* Work request
Check each line of the data for "rounded" and select those that have it.
Start of Block
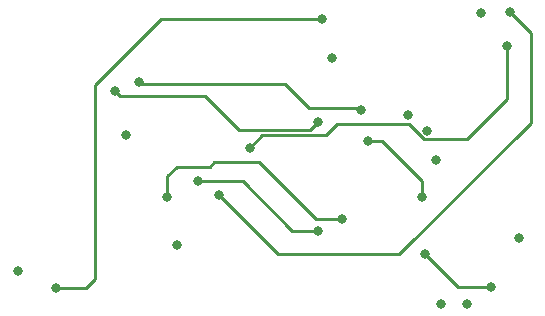
<source format=gbl>
G04 #@! TF.GenerationSoftware,KiCad,Pcbnew,7.0.2-6a45011f42~172~ubuntu20.04.1*
G04 #@! TF.CreationDate,2023-05-13T12:04:57+10:00*
G04 #@! TF.ProjectId,pcb_redesign,7063625f-7265-4646-9573-69676e2e6b69,rev?*
G04 #@! TF.SameCoordinates,Original*
G04 #@! TF.FileFunction,Copper,L4,Bot*
G04 #@! TF.FilePolarity,Positive*
%FSLAX46Y46*%
G04 Gerber Fmt 4.6, Leading zero omitted, Abs format (unit mm)*
G04 Created by KiCad (PCBNEW 7.0.2-6a45011f42~172~ubuntu20.04.1) date 2023-05-13 12:04:57*
%MOMM*%
%LPD*%
G01*
G04 APERTURE LIST*
G04 #@! TA.AperFunction,ViaPad*
%ADD10C,0.800000*%
G04 #@! TD*
G04 #@! TA.AperFunction,Conductor*
%ADD11C,0.250000*%
G04 #@! TD*
G04 APERTURE END LIST*
D10*
X143050000Y-74800000D03*
X138450000Y-70000000D03*
X144250000Y-71600000D03*
X117050000Y-65800000D03*
X134250000Y-68400000D03*
X119050000Y-65000000D03*
X137850000Y-67400000D03*
X121450000Y-74800000D03*
X136250000Y-76600000D03*
X124050000Y-73400000D03*
X134250000Y-77600000D03*
X148850000Y-82400000D03*
X143250000Y-79600000D03*
X146850000Y-83800000D03*
X144650000Y-83800000D03*
X141850000Y-67800000D03*
X135450000Y-63000000D03*
X108800000Y-81000000D03*
X122250000Y-78800000D03*
X118000000Y-69500000D03*
X151250000Y-78200000D03*
X150450000Y-59100000D03*
X125850000Y-74600000D03*
X128450000Y-70600000D03*
X150250000Y-62000000D03*
X148050000Y-59200000D03*
X134550000Y-59700000D03*
X143450000Y-69200000D03*
X112000000Y-82500000D03*
D11*
X137850000Y-67400000D02*
X137650000Y-67200000D01*
X137650000Y-67200000D02*
X133450000Y-67200000D01*
X133450000Y-67200000D02*
X131450000Y-65200000D01*
X119250000Y-65200000D02*
X119050000Y-65000000D01*
X131450000Y-65200000D02*
X119250000Y-65200000D01*
X129525000Y-69525000D02*
X134925000Y-69525000D01*
X134925000Y-69525000D02*
X135850000Y-68600000D01*
X135850000Y-68600000D02*
X141895405Y-68600000D01*
X128450000Y-70600000D02*
X129525000Y-69525000D01*
X150250000Y-66500000D02*
X150250000Y-62000000D01*
X141895405Y-68600000D02*
X143170405Y-69875000D01*
X143170405Y-69875000D02*
X146875000Y-69875000D01*
X146875000Y-69875000D02*
X150250000Y-66500000D01*
X136250000Y-76600000D02*
X134050000Y-76600000D01*
X134050000Y-76600000D02*
X129250000Y-71800000D01*
X129250000Y-71800000D02*
X125450000Y-71800000D01*
X121450000Y-73000000D02*
X121450000Y-74800000D01*
X125450000Y-71800000D02*
X125050000Y-72200000D01*
X125050000Y-72200000D02*
X122250000Y-72200000D01*
X122250000Y-72200000D02*
X121450000Y-73000000D01*
X138450000Y-70000000D02*
X139650000Y-70000000D01*
X143050000Y-73400000D02*
X143050000Y-74800000D01*
X139650000Y-70000000D02*
X143050000Y-73400000D01*
X133525000Y-69125000D02*
X127575000Y-69125000D01*
X127575000Y-69125000D02*
X124650000Y-66200000D01*
X134250000Y-68400000D02*
X133525000Y-69125000D01*
X124650000Y-66200000D02*
X117450000Y-66200000D01*
X117450000Y-66200000D02*
X117050000Y-65800000D01*
X150450000Y-59100000D02*
X152225000Y-60875000D01*
X152225000Y-60875000D02*
X152225000Y-68478889D01*
X152225000Y-68478889D02*
X141103889Y-79600000D01*
X141103889Y-79600000D02*
X130850000Y-79600000D01*
X130850000Y-79600000D02*
X125850000Y-74600000D01*
X134250000Y-77600000D02*
X132050000Y-77600000D01*
X132050000Y-77600000D02*
X127850000Y-73400000D01*
X127850000Y-73400000D02*
X124050000Y-73400000D01*
X146050000Y-82400000D02*
X148850000Y-82400000D01*
X143250000Y-79600000D02*
X146050000Y-82400000D01*
X115350000Y-81700000D02*
X114550000Y-82500000D01*
X120950000Y-59700000D02*
X115350000Y-65300000D01*
X114550000Y-82500000D02*
X112000000Y-82500000D01*
X134550000Y-59700000D02*
X120950000Y-59700000D01*
X115350000Y-65300000D02*
X115350000Y-81700000D01*
M02*

</source>
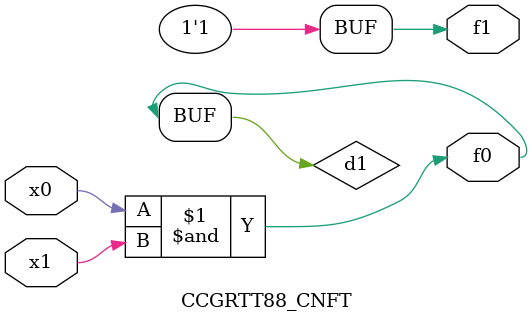
<source format=v>
module CCGRTT88_CNFT(
	input x0, x1,
	output f0, f1
);

	wire d1;

	assign f0 = d1;
	and (d1, x0, x1);
	assign f1 = 1'b1;
endmodule

</source>
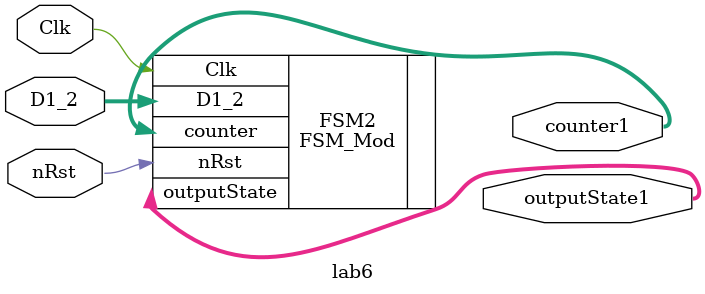
<source format=v>
module lab6 (
	input wire Clk, nRst, 
	input wire [1:0] D1_2,
	output wire [2:0] outputState1,
	output wire [3:0] counter1
);


//FSM FSM1(.Clk(Clk), .nRst(nRst), .D1_2(D1_2), .outputState(outputState1), .counter(counter1));
FSM_Mod FSM2(.Clk(Clk), .nRst(nRst), .D1_2(D1_2), .outputState(outputState1), .counter(counter1));


endmodule 











</source>
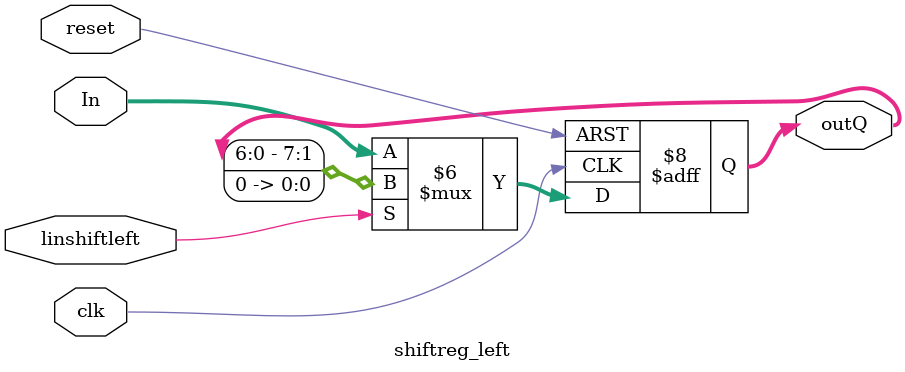
<source format=v>
module shiftreg_left(
    input [7:0] In,
    input clk,
    input reset,
    input linshiftleft,
    output reg [7:0] outQ
);

always @(posedge clk or negedge reset) begin
    if (reset == 1'b0) begin
        outQ <= 8'b00000000;  
    end
    else if (linshiftleft == 1'b1) begin
        outQ <= outQ << 1;  
    end
    else begin
        outQ <= In;  
    end
end

endmodule
</source>
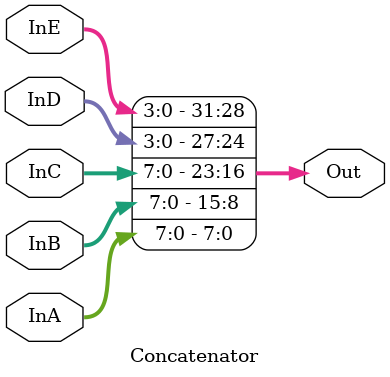
<source format=v>
module Concatenator
(   input   	[7:0]   	InA,
    input   	[7:0]   	InB,
    input   	[7:0]   	InC,
    input   	[3:0]   	InD,
    input   	[3:0]   	InE,
    output reg  [31:0]  	Out
);	
  always@(*)begin
    Out = {InE, InD, InC, InB, InA};
  end
endmodule
</source>
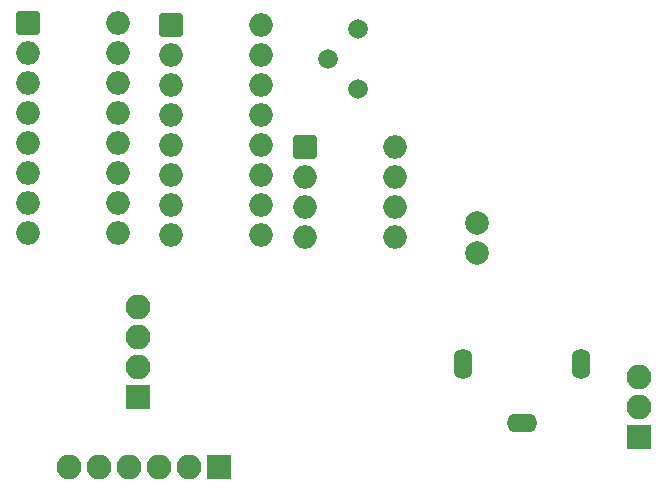
<source format=gbr>
G04 #@! TF.GenerationSoftware,KiCad,Pcbnew,7.0.6*
G04 #@! TF.CreationDate,2024-01-05T11:00:05+01:00*
G04 #@! TF.ProjectId,SN76849 Arduino nano shield,534e3736-3834-4392-9041-726475696e6f,20180905 0.7.06*
G04 #@! TF.SameCoordinates,Original*
G04 #@! TF.FileFunction,Soldermask,Top*
G04 #@! TF.FilePolarity,Negative*
%FSLAX46Y46*%
G04 Gerber Fmt 4.6, Leading zero omitted, Abs format (unit mm)*
G04 Created by KiCad (PCBNEW 7.0.6) date 2024-01-05 11:00:05*
%MOMM*%
%LPD*%
G01*
G04 APERTURE LIST*
G04 Aperture macros list*
%AMRoundRect*
0 Rectangle with rounded corners*
0 $1 Rounding radius*
0 $2 $3 $4 $5 $6 $7 $8 $9 X,Y pos of 4 corners*
0 Add a 4 corners polygon primitive as box body*
4,1,4,$2,$3,$4,$5,$6,$7,$8,$9,$2,$3,0*
0 Add four circle primitives for the rounded corners*
1,1,$1+$1,$2,$3*
1,1,$1+$1,$4,$5*
1,1,$1+$1,$6,$7*
1,1,$1+$1,$8,$9*
0 Add four rect primitives between the rounded corners*
20,1,$1+$1,$2,$3,$4,$5,0*
20,1,$1+$1,$4,$5,$6,$7,0*
20,1,$1+$1,$6,$7,$8,$9,0*
20,1,$1+$1,$8,$9,$2,$3,0*%
G04 Aperture macros list end*
%ADD10RoundRect,0.200000X-0.800000X-0.800000X0.800000X-0.800000X0.800000X0.800000X-0.800000X0.800000X0*%
%ADD11O,2.000000X2.000000*%
%ADD12RoundRect,0.200000X0.850000X0.850000X-0.850000X0.850000X-0.850000X-0.850000X0.850000X-0.850000X0*%
%ADD13O,2.100000X2.100000*%
%ADD14C,1.660000*%
%ADD15C,2.000000*%
%ADD16O,1.600000X2.600000*%
%ADD17O,2.600000X1.600000*%
%ADD18RoundRect,0.200000X-0.850000X0.850000X-0.850000X-0.850000X0.850000X-0.850000X0.850000X0.850000X0*%
G04 APERTURE END LIST*
D10*
X52300000Y-34000000D03*
D11*
X52300000Y-36540000D03*
X52300000Y-39080000D03*
X52300000Y-41620000D03*
X59920000Y-41620000D03*
X59920000Y-39080000D03*
X59920000Y-36540000D03*
X59920000Y-34000000D03*
D12*
X80600000Y-58600000D03*
D13*
X80600000Y-56060000D03*
X80600000Y-53520000D03*
D14*
X56840000Y-29140000D03*
X54300000Y-26600000D03*
X56840000Y-24060000D03*
D15*
X66900000Y-40450000D03*
X66900000Y-42950000D03*
D16*
X65700000Y-52400000D03*
D17*
X70700000Y-57400000D03*
D16*
X75700000Y-52400000D03*
D18*
X45020000Y-61100000D03*
D13*
X42480000Y-61100000D03*
X39940000Y-61100000D03*
X37400000Y-61100000D03*
X34860000Y-61100000D03*
X32320000Y-61100000D03*
D10*
X28850000Y-23550000D03*
D11*
X28850000Y-26090000D03*
X28850000Y-28630000D03*
X28850000Y-31170000D03*
X28850000Y-33710000D03*
X28850000Y-36250000D03*
X28850000Y-38790000D03*
X28850000Y-41330000D03*
X36470000Y-41330000D03*
X36470000Y-38790000D03*
X36470000Y-36250000D03*
X36470000Y-33710000D03*
X36470000Y-31170000D03*
X36470000Y-28630000D03*
X36470000Y-26090000D03*
X36470000Y-23550000D03*
D10*
X41000000Y-23720000D03*
D11*
X41000000Y-26260000D03*
X41000000Y-28800000D03*
X41000000Y-31340000D03*
X41000000Y-33880000D03*
X41000000Y-36420000D03*
X41000000Y-38960000D03*
X41000000Y-41500000D03*
X48620000Y-41500000D03*
X48620000Y-38960000D03*
X48620000Y-36420000D03*
X48620000Y-33880000D03*
X48620000Y-31340000D03*
X48620000Y-28800000D03*
X48620000Y-26260000D03*
X48620000Y-23720000D03*
D12*
X38175000Y-55200000D03*
D13*
X38175000Y-52660000D03*
X38175000Y-50120000D03*
X38175000Y-47580000D03*
M02*

</source>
End of Block
* Answer space
0 Rectangle with rounded corners*
0 Add four circle primitives for the rounded corners*
0 Add four rect primitives between the rounded corners*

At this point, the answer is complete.